"Wir werden immer 'gegen' sein"
Sie erfanden das Laut- und das Simultangedicht, die Publikumsbeschimpfung und die Polit-Kunst-Performance. Als im Februar 1916 die Dadaisten in Zürich die ehrwürdigen Säulen der Kunst durch unerhört nihilistische Kleinkunst pulverisierten, legte sich Europa gerade in Schutt und Asche.
"Man sollte aus einer Laune nicht eine Kunstrichtung machen", notierte Hugo Ball jedoch schon wenige Wochen nach dem Eröffnungsabend im Cabaret Voltaire, und 1922 begruben die Dadaisten die Mischung aus Buffonade und Totentanz offiziell: In ihren Augen war Dada vorbei.
Hugo Ball wurde radikal katholisch, andere Mitstreiter radikal egoistische Künstler im Kunstmarkt. Aber der Boden, auf dem Avantgarde und belanglose Epigonenkunst gleichermaßen tanzen konnten, war bereitet. Wo das Prinzip Einfall über das Prinzip Arbeit siegt, scheint Kunst mühelos herstellbar und zugänglich zu sein.

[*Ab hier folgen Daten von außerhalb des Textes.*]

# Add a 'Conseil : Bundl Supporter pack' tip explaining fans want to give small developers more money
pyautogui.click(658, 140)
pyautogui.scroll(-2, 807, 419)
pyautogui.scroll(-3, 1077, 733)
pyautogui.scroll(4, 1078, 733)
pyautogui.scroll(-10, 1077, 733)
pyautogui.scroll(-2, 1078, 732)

Dada gehört zu den wirkmächtigsten Kunstentwicklungen des 20. Jahrhunderts. Inzwischen weiß man, dass Dada nicht minder eigenwillige Vorläufer in der künstlerischen Bohème Europas hatte: Christian Morgensterns kabarettistische Lautgedichte etwa oder Jaroslav Hašeks Prager 'Partei des maßvollen Fortschritts in den Schranken der Gesetze', die die Politperformance von Martin Sonneborns 'Die Partei' im EU-Parlament vorwegnahm. Hašek bekam damals nur zwei Dutzend Wählerstimmen. Wie die Dadaisten konnte er noch voll und ganz 'gegen' sein. Heute wird Gegenkunst ohne Wenn und Dada von der Gesellschaft vereinnahmt.